Néanmoins, un constat unanime réside de part et d’autre dans le fait que la suppression pure et simple des différentiels de taxation en matière d’octroi de mer et de TGC, entre les produits importés et ceux issus des activités locales de production, aurait un impact négatif certain sur la compétitivité des opérateurs économiques locaux.

Enfin, outre les interrogations liées à l’efficacité de ces dispositifs, il est intéressant de constater que l’octroi de mer et la TGC sont également confrontés à une autre difficulté commune, liée cette fois à la définition même d’activité de « production », activité qu’il s’agit précisément de protéger. Pourtant, en dépit de l’insécurité juridique et des charges administratives engendrées par la sémantique, les deux régimes persistent à conserver la notion d’activité de « production locale » pour construire un dispositif à même de protéger les secteurs les plus exposés à la concurrence extérieure.

Solutions proposées

La principale difficulté des producteurs locaux étant leur compétitivité vis-à-vis des marchandises importées, la Nouvelle-Calédonie pourrait envisager une réforme globale de la fiscalité au-delà de la seule TGC, afin d’influer sur les différents leviers à l’origine du manque de compétitivité.

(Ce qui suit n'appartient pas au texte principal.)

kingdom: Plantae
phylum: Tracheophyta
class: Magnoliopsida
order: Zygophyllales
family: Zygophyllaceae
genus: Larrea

Concernant la définition des activités de production, on peut légitimement s’interroger sur l’opportunité d’abandonner la notion d’activité locale de production, au profit d’un paradigme différent. Ainsi, à l’instar de la solution consistant à remplacer les codes douaniers par des codes d’activité économique, la notion d’activité de production pourrait elle aussi être abandonnée au profit des codes d’activités économiques. Cette solution aurait le double avantage de la lisibilité pour les opérateurs et du ciblage de la politique de développement économique souhaitée pour le territoire.

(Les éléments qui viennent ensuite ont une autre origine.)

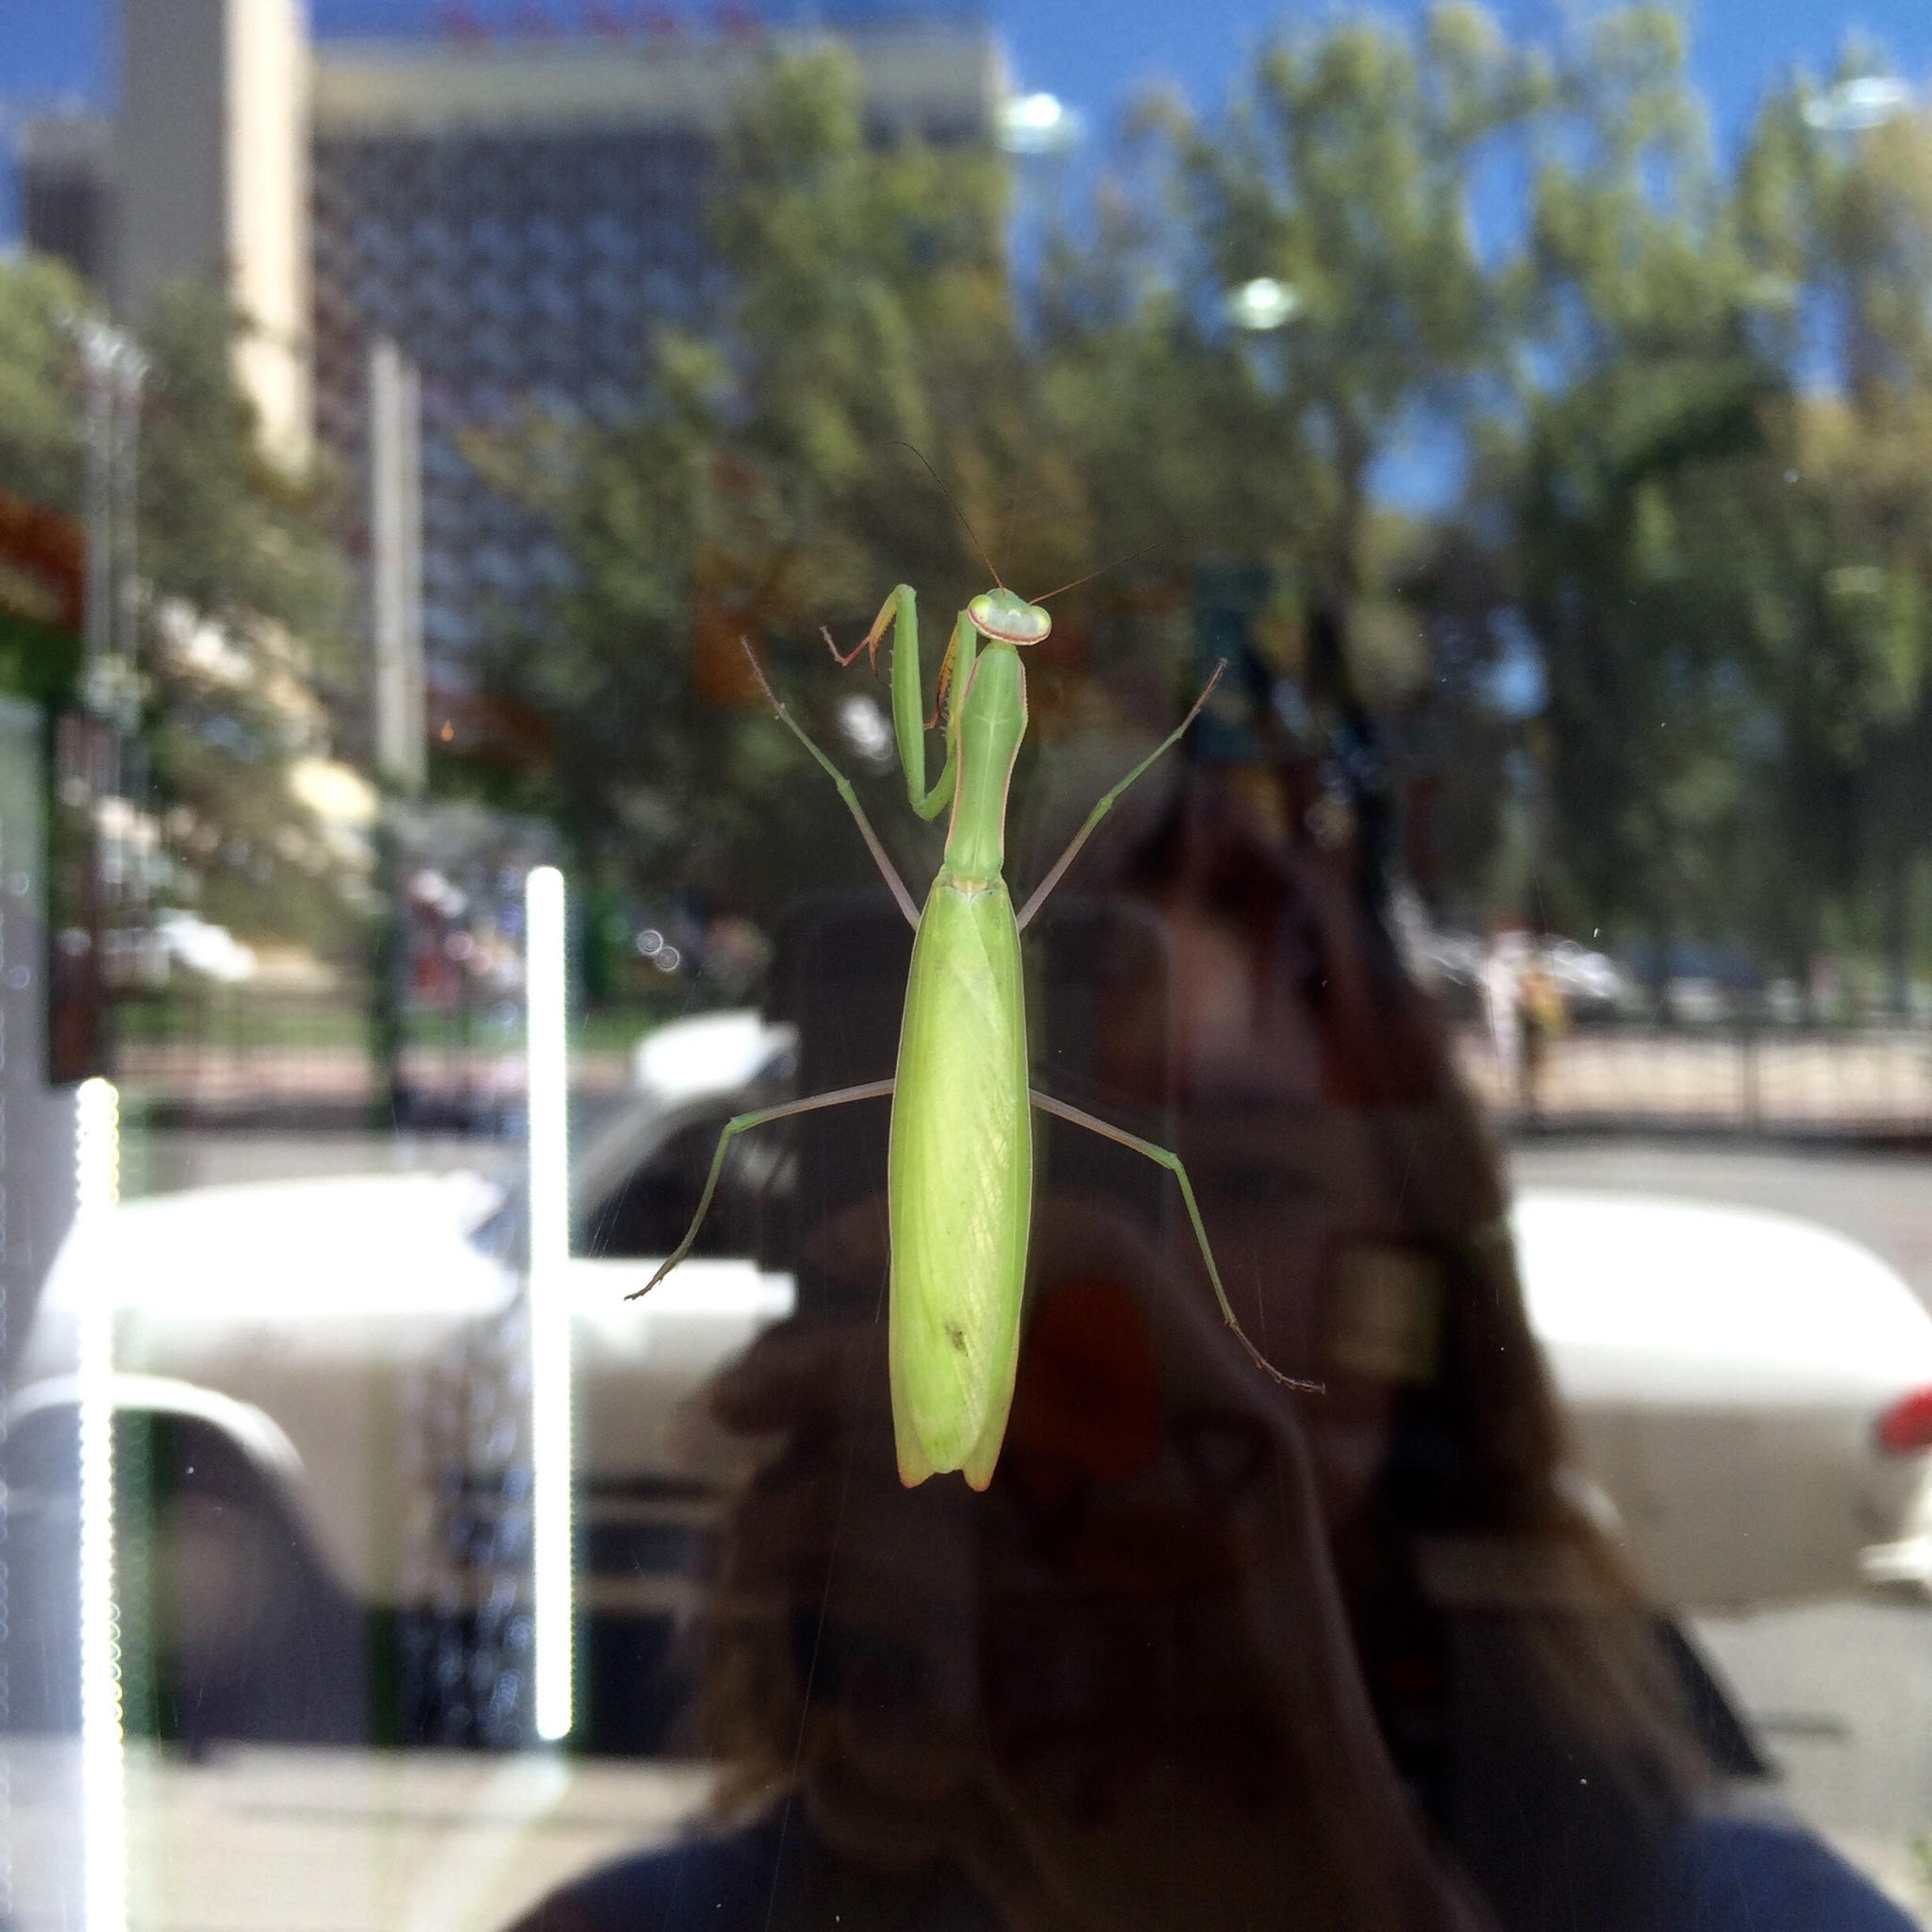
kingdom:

Ainsi, quelles que soient les solutions envisagées lors de la réforme de la TGC ou de la transposition de la décision du Conseil dans la prochaine loi relative à l’octroi de mer, il apparaît inévitablement que ces deux réformes gagneraient fortement à s’inspirer l’une de l’autre.

Par Me Leilla LECUSSON

Avocat fiscaliste – Barreau de Guadeloupe, Saint-Martin et Saint-Barthélemy

lecussonavocat.com 

Annotations :

(1)   Document de travail des services de la Commission accompagnant le document : Proposition de décision du Conseil relative au régime de l’octroi de mer dans les régions ultrapériphériques françaises et modifiant la décision n° 940/2014/UE – Journal officiel du 3 mars 2021.

(2)   Compte rendu intégral des débats de la Commission plénière – XIVème séance du Jeudi 7 janvier 2021.

(3)   Document de travail de la Commission précitée, note n° 2.

(4)   Compte rendu intégral des débats de la Commission plénière – XIVème séance du Jeudi 7 janvier 2021.

(5)   Décision (UE) 2021/991 du Conseil du 7 juin 2021 relative au régime de l’octroi de mer dans les régions ultrapériphériques françaises et modifiant la décision n° 940/2014/UE.